Symantec tool streamlines security
The network-security software maker joins companies such as Nortel and Cisco and releases a package designed to group standalone tools into an integrated system.
Called the Symantec Security Management System, the package integrates standalone security products into a more-streamlined setup that can be centrally maintained.
With the release, Symantec becomes the latest security company to take the streamlining approach. Corporate clients have been looking for ways to reduce the amount of time system administrators need to patch computers and respond to new viruses and worms.
"Customers have told us that the network perimeter is disappearing, their security risks are rising, internal staff resources are slim and regulatory pressures are high," Symantec CEO John W. Thompson said in a statement.
Last week, Nortel Networks revealed that it would link its products together into an integrated network-security platform. Cisco Systems, Check Point Software and IBM made similar announcements later in the week.
Standalone network-protection products, such as intrusion-detection systems and firewalls, flag any unusual network behavior as a security "event." But the products receive an overwhelming amount of such data, some innocuous and some serious. If a worker accidentally types in the wrong Web address, that registers as an event, and an outside scan of the network by an attacker looking for a way in can create hundreds or thousands of events.
Enabling these standalone products to communicate helps cut through the mass of information and sort the true threats from the false alarms. And in fact, products that can't be centrally managed may not actually be doing much to help security, according to John Pescatore, research director for Internet security at Gartner.
Three elements
The Symantec Security Management System brings together three components: the Event Manager; the Incident Manager; and the Enterprise Security Manager (ESM), software for measuring how well companies comply with their own security policy.
The Event Manager consolidates data from Symantec's antivirus and firewall products, as well as other companies' products, and provides a mile-high view of what the network-security systems are encountering.
The Incident Manager looks at the events on the company's internal network as reported by a variety of products and correlates related events into "incidents," or potentially serious threats. Companies can track possible security breaches as well as their response to the breaches.

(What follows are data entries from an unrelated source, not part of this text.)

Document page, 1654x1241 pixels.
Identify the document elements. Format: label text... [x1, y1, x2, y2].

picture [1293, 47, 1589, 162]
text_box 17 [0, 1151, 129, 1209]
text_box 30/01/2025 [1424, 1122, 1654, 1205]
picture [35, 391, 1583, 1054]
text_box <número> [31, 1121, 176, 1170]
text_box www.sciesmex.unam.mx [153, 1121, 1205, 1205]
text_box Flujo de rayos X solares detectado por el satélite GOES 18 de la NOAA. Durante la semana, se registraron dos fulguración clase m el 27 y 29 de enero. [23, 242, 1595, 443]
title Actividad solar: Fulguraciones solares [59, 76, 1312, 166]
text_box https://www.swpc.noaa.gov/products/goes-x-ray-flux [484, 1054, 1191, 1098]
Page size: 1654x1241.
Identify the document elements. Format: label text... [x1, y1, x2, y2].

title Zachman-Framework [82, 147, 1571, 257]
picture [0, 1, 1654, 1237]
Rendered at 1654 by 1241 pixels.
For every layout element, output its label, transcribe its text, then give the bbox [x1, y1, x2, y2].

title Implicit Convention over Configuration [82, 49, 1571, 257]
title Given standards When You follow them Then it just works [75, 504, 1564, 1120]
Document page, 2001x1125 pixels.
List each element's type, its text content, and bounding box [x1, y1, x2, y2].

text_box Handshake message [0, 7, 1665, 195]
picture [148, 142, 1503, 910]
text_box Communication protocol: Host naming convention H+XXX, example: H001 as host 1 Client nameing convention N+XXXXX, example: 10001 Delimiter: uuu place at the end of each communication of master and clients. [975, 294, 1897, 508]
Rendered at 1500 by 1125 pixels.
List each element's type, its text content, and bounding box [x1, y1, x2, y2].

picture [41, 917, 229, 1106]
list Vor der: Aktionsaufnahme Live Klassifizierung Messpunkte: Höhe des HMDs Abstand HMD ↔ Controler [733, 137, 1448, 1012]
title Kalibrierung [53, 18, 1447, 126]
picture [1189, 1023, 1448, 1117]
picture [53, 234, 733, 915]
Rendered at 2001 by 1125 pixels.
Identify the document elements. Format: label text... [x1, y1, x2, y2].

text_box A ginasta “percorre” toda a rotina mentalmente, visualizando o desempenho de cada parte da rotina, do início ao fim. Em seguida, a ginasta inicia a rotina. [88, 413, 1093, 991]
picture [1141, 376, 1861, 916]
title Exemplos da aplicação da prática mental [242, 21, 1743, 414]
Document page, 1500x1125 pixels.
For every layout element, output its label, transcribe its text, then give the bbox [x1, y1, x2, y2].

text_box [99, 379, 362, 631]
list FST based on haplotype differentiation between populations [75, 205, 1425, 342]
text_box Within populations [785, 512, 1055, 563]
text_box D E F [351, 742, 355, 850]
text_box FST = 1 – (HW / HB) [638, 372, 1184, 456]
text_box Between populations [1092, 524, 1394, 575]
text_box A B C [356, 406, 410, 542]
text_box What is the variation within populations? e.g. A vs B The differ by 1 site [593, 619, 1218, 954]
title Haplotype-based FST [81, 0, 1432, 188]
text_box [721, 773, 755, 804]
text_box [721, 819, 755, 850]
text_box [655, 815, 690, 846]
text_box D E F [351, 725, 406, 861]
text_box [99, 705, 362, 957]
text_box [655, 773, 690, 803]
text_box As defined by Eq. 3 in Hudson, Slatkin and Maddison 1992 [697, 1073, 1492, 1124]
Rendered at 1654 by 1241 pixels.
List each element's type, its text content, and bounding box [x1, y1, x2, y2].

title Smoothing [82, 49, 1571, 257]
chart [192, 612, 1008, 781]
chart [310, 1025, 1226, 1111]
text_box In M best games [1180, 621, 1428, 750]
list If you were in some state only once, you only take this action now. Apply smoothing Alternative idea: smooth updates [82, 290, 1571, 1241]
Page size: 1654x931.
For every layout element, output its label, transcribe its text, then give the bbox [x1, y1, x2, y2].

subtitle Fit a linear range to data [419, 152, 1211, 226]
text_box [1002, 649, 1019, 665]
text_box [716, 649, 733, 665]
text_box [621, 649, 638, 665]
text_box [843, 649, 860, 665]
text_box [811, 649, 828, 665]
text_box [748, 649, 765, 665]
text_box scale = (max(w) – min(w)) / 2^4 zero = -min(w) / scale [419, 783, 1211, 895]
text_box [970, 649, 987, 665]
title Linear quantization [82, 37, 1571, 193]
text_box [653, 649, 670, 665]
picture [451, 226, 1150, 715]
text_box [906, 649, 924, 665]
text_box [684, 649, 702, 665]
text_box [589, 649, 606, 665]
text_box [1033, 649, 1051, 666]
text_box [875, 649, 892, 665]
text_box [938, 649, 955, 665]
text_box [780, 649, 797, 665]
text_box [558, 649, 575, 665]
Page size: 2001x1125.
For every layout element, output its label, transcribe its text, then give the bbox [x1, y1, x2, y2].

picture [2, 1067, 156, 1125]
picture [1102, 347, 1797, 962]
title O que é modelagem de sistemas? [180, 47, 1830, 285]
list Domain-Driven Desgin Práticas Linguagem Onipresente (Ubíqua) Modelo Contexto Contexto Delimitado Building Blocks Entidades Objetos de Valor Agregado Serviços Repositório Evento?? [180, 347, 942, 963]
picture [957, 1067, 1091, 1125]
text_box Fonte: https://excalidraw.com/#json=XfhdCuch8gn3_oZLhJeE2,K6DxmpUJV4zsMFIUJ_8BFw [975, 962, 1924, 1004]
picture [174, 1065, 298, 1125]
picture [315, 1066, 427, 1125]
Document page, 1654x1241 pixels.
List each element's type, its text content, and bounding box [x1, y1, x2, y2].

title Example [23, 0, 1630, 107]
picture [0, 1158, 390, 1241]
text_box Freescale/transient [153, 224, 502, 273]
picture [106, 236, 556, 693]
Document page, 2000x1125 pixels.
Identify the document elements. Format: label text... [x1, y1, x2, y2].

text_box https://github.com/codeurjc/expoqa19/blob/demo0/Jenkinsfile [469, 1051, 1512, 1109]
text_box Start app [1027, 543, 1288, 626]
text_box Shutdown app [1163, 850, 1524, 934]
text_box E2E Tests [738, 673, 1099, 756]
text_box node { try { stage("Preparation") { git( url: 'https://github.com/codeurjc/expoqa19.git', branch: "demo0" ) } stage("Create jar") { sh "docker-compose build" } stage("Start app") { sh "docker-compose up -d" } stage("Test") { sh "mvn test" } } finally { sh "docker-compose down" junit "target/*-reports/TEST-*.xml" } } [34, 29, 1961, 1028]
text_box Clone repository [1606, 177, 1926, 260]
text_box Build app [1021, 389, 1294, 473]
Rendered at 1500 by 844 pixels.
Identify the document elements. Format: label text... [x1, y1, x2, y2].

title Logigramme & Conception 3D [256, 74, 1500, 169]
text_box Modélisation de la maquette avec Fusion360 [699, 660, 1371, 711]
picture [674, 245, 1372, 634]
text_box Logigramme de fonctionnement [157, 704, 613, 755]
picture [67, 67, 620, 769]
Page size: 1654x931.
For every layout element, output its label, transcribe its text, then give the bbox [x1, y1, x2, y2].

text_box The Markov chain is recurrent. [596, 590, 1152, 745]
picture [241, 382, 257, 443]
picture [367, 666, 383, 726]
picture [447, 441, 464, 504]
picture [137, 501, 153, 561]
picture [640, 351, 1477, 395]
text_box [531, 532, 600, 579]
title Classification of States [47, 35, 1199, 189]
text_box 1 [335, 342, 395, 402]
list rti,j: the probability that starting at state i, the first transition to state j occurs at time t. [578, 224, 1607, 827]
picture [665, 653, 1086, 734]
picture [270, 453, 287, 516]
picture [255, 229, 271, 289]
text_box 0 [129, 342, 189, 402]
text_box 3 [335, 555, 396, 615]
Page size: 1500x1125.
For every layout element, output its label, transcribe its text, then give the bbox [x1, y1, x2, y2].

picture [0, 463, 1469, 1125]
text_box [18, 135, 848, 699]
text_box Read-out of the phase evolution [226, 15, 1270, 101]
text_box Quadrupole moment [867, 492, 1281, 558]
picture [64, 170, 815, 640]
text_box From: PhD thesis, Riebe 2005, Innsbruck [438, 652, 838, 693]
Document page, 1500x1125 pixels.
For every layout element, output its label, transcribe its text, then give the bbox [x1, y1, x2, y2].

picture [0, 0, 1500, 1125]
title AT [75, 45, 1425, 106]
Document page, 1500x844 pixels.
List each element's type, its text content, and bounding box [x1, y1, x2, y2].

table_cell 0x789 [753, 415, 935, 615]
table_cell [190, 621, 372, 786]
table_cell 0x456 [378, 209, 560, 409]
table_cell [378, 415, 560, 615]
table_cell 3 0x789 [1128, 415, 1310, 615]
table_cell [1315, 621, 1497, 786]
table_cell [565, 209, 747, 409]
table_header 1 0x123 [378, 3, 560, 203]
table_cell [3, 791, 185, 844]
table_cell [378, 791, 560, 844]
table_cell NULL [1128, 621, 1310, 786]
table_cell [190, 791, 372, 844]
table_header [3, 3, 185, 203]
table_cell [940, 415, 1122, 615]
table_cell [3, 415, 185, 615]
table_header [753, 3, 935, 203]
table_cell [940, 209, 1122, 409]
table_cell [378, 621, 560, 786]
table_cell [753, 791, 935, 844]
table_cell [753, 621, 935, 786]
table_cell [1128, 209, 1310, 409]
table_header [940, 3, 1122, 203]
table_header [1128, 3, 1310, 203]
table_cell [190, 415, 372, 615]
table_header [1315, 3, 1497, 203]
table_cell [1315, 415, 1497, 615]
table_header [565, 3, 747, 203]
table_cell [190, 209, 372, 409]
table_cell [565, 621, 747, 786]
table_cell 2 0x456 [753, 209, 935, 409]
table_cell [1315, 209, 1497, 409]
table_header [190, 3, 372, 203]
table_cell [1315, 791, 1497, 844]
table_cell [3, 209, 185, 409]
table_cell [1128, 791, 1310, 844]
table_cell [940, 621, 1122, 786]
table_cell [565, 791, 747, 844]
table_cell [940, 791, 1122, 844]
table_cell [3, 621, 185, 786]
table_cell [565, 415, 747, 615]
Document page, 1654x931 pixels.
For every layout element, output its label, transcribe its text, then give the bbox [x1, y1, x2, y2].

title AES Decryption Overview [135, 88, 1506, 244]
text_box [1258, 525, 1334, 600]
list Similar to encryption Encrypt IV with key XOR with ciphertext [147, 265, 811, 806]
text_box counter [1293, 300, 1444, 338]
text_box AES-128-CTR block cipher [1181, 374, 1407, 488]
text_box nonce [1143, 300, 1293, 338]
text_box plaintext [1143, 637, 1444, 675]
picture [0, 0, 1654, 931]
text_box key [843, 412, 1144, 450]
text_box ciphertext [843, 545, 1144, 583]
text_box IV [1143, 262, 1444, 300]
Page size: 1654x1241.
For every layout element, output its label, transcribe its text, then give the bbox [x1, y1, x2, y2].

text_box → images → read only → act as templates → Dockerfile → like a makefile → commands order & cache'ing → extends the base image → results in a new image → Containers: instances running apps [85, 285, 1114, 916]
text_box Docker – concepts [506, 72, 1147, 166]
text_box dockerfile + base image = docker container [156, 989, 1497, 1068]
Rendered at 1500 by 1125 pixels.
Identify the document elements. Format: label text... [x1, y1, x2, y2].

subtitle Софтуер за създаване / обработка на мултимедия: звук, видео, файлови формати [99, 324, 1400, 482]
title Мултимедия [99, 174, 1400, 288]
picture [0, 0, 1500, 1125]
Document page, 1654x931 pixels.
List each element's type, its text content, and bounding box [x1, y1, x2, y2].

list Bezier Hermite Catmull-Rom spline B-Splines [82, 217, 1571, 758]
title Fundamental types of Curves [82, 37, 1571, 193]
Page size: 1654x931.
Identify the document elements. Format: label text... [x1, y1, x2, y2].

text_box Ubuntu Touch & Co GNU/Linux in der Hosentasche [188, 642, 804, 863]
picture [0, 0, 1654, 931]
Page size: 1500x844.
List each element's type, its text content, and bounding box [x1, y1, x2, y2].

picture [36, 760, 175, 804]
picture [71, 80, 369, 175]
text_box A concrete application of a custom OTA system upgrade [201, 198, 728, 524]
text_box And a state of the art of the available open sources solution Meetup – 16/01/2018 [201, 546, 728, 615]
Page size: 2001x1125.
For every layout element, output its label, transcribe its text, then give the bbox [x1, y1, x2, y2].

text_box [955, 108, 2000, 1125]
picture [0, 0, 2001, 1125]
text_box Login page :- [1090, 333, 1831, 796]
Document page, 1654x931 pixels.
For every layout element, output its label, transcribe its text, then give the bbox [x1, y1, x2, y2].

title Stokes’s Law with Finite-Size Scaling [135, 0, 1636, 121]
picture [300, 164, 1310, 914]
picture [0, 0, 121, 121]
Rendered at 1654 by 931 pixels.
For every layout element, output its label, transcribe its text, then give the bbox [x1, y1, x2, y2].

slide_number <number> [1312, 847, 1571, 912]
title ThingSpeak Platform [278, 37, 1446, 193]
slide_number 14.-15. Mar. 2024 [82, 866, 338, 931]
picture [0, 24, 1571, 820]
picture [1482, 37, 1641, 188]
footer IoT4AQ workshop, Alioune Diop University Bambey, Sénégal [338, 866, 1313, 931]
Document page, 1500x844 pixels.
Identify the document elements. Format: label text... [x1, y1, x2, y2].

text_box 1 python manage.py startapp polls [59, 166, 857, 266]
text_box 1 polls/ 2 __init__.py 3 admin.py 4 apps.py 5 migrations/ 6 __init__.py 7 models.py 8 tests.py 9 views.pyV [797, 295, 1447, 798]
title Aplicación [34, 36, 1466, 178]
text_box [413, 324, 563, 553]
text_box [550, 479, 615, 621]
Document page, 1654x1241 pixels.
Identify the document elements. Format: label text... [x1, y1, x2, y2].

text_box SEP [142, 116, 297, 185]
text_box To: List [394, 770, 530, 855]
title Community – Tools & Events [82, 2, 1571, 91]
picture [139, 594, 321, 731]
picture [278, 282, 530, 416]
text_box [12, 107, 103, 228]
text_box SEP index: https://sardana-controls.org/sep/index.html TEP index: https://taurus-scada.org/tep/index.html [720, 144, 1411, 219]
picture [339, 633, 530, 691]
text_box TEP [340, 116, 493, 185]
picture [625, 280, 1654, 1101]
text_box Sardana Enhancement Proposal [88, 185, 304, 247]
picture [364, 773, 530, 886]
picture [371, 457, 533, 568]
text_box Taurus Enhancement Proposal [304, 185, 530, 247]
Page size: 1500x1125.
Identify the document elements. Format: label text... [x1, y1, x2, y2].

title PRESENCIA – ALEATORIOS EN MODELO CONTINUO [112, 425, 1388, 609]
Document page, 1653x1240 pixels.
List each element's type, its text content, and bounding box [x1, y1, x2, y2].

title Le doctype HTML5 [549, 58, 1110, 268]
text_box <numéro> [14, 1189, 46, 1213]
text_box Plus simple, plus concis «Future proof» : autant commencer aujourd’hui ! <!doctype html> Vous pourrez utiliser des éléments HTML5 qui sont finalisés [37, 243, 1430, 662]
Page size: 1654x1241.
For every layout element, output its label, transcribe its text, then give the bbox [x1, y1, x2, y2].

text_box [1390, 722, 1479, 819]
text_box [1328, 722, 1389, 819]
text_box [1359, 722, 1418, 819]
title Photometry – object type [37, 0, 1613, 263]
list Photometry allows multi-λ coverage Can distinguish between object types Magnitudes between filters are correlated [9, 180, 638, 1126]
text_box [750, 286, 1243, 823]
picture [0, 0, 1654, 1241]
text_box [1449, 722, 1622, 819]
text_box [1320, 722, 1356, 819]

The Incident Manager also provides guidance to system administrators based on information from the Computer Emergency Response Team (CERT) Coordination Center at Carnegie Mellon University and the SANS (SysAdmin, Audit, Network, Security) Institute, a security research and education organization made up of government, corporate and academic experts.
Finally, the ESM identifies instances in which employees and computers are not complying with a company's security policy. The ESM tracks each case until it is resolved, allowing for high-level oversight of a company's security.
Symantec also announced a bevy of partners that will be supporting its new system. Top accounting firms, including Deloitte & Touche, Ernst & Young and PricewaterhouseCoopers, will add the system to the security solutions they may recommend to clients. Product partners include IBM, Qualys, Arbor Networks, Netegrity, RSA Security, Sun Microsystems and Tipping Point.
But although Symantec and others have embraced the streamlining approach, some companies argue that the new integrated systems themselves require management by an expert third party.
"When you buy a piece of security technology, you don't get any guarantees or warranties," said Maria Cirino, CEO of managed security service provider Guardent.
Companies such as Guardent compete in many ways with firms like Symantec that provide do-it-yourself solutions. But in other cases they compliment each other, with one company providing the network hardware and software and the other managing the whole shebang.
With 15 of the Fortune 50 using her company's services, Guardent's Cirino argues that simplifying systems is a good first step, but that properly managed security should be the goal.
"Maybe its time we don't build another mote," Cirino said, "that we don't throw another technology at the problem."